PROFESSIONAL COOKING, seventh edition (John Wiley and Sons,

2011 [sic], 1088 pages, ISBN 978-0-470-19753-0, $70US hard covers) is by Wayne Gisslen. It was last revised in 2007 as a textbook

meant for cooking courses at community colleges and chef schools. It has evolved into both a textbook and a book for the serious home cook. There's still some stuff on the food service industry, but not so much anymore. It has also come down a lot in price. Overall, there are about 650 recipes with another 600 variations, plus over 1,000 instructive illustrations. About 100 new recipes have been added since the last edition, mainly on veggies and grains with an international slant.

All courses and all meals are covered, plus some selective international cuisine such as oriental, Mexican, and Italian.

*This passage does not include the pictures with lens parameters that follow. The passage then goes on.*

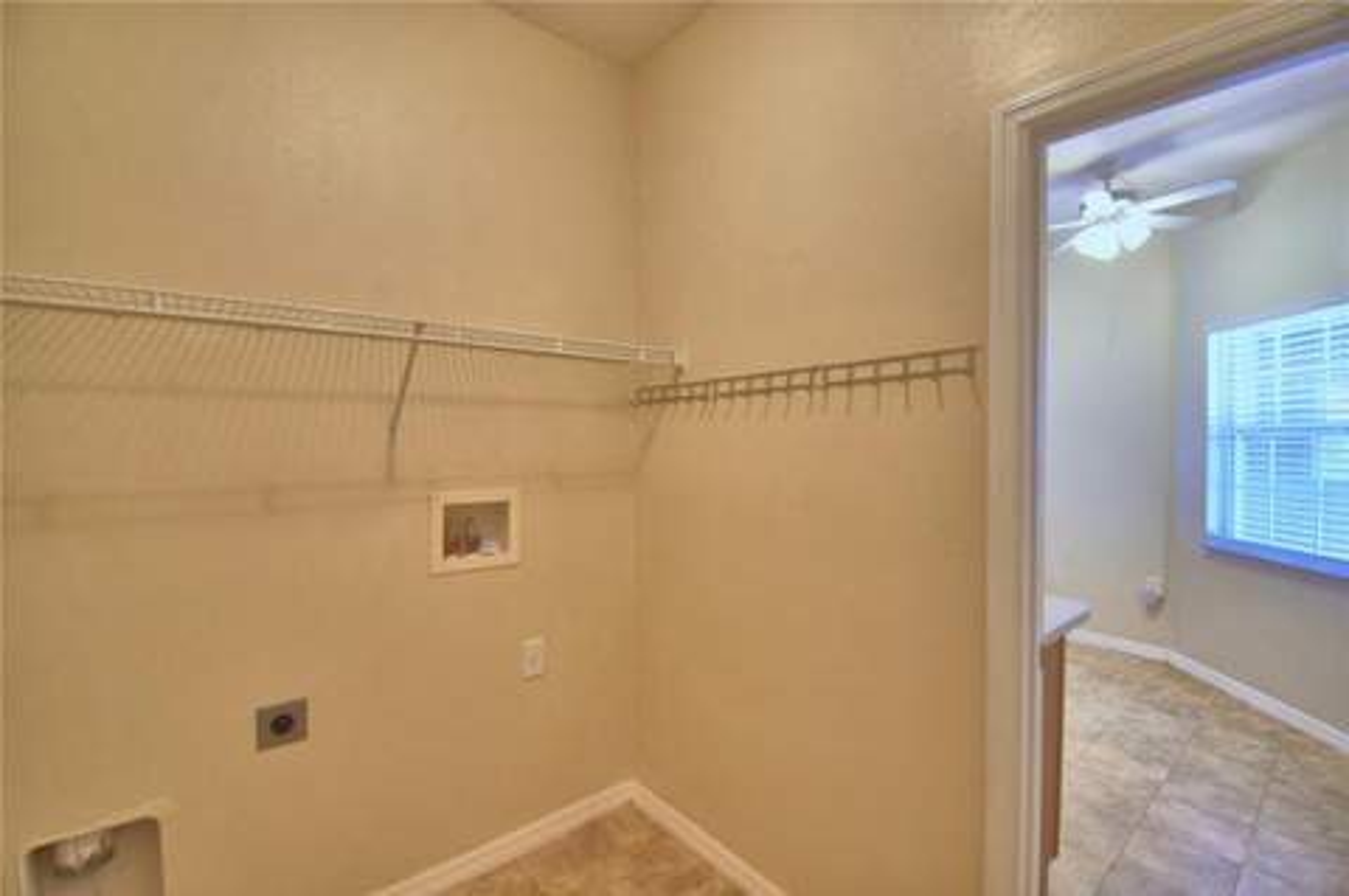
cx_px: 674
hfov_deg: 100.4
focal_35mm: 15
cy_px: 448
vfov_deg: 77.2
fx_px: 561
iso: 560
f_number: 4.5
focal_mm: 10
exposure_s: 1/30
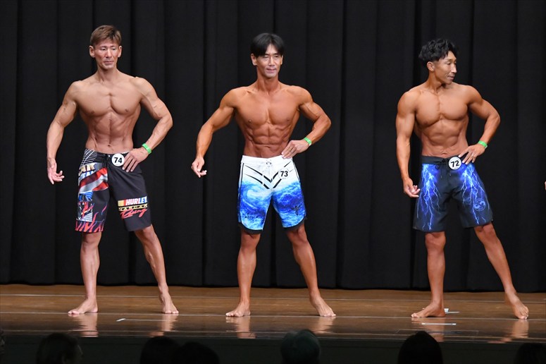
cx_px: 273
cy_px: 182
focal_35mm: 202
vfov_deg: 6.8
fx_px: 3062
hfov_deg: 10.2
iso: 8000
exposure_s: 1/400
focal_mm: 135
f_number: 5.6
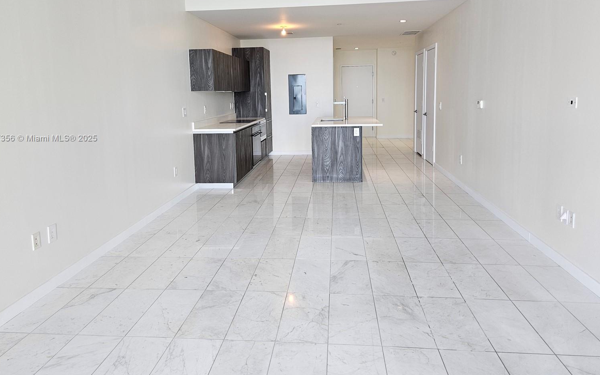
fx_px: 425
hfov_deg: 70.4
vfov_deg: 47.2
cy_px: 139
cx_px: 289
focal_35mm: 26
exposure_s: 1/120
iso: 80
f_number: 1.8
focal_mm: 5.4
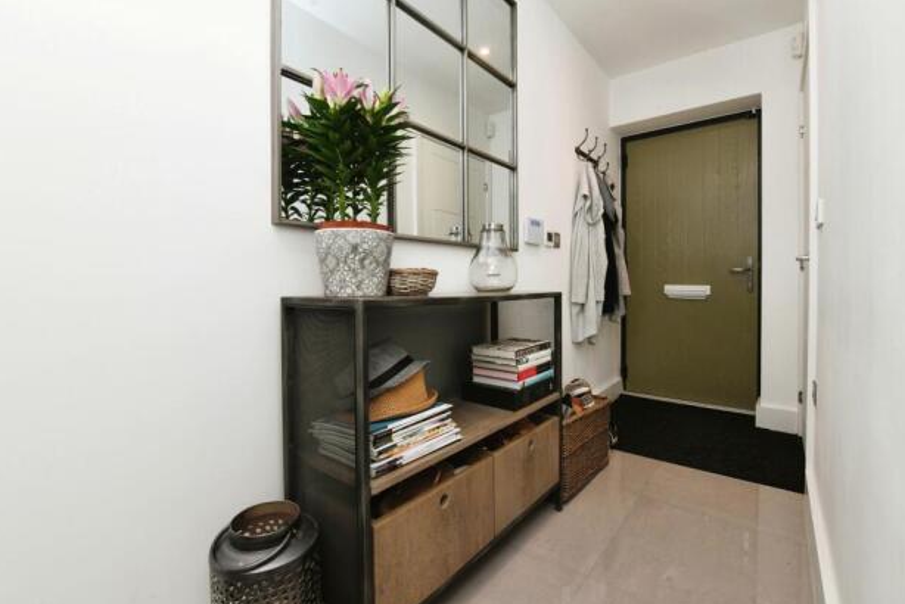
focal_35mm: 16
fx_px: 402
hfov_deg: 96.7
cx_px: 453
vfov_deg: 73.8
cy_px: 295
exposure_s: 1/60
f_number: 10
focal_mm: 15
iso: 640
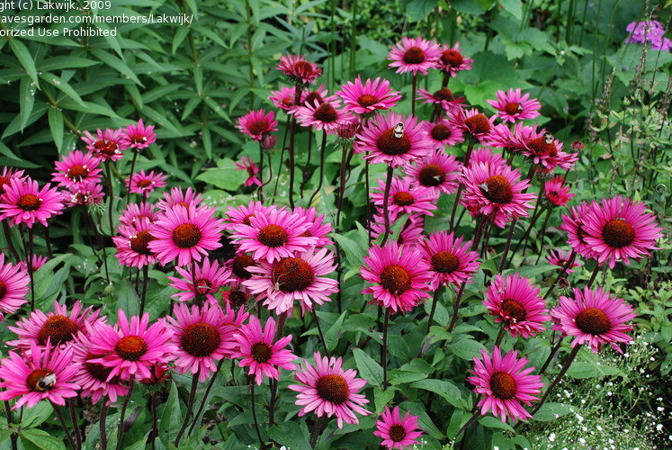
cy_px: 232
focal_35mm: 45
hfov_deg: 43.5
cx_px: 313
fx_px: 841
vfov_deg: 29.9
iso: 200
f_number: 5.6
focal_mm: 28
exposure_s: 1/125
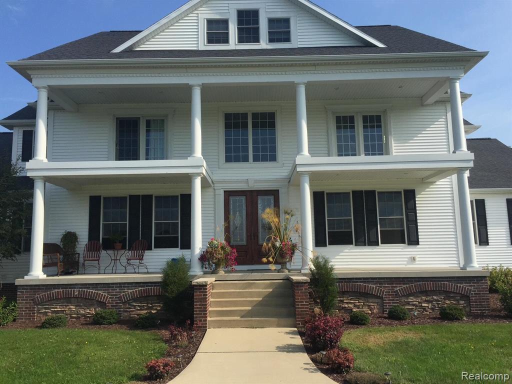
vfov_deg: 48.2
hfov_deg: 61.7
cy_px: 192
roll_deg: +0.1
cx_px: 256
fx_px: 429
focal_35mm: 29
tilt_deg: +8.4
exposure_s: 1/2825
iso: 32
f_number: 2.2
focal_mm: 4.15
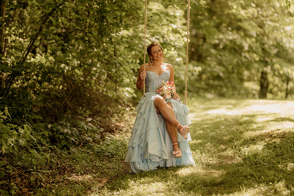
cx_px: 147
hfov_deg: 23.9
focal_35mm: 85
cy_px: 98
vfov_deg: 16.1
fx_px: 694
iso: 400
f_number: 1.4
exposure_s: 1/1250
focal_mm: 85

Mostly pretty basic stuff, but with lots of new colour photos to illustrate the step-by-step techniques and plated dishes. There is good material on how to create, to structure and to use recipes, beginning with menu construction and menu building. Other chapters concern the handling of convenience foods and meat cuts. The book concludes with an up-to-date and useful bibliography plus a glossary of food terms. Preparations have their ingredients listed in both metric and avoirdupois measurements, and there also are tables of equivalents.

The book is heavy and fat, and there is nothing on

wine at all, except for a few sauce preps. Recipe contents are at the front, and there is a recipe index at the back. Quality/Price rating: 88.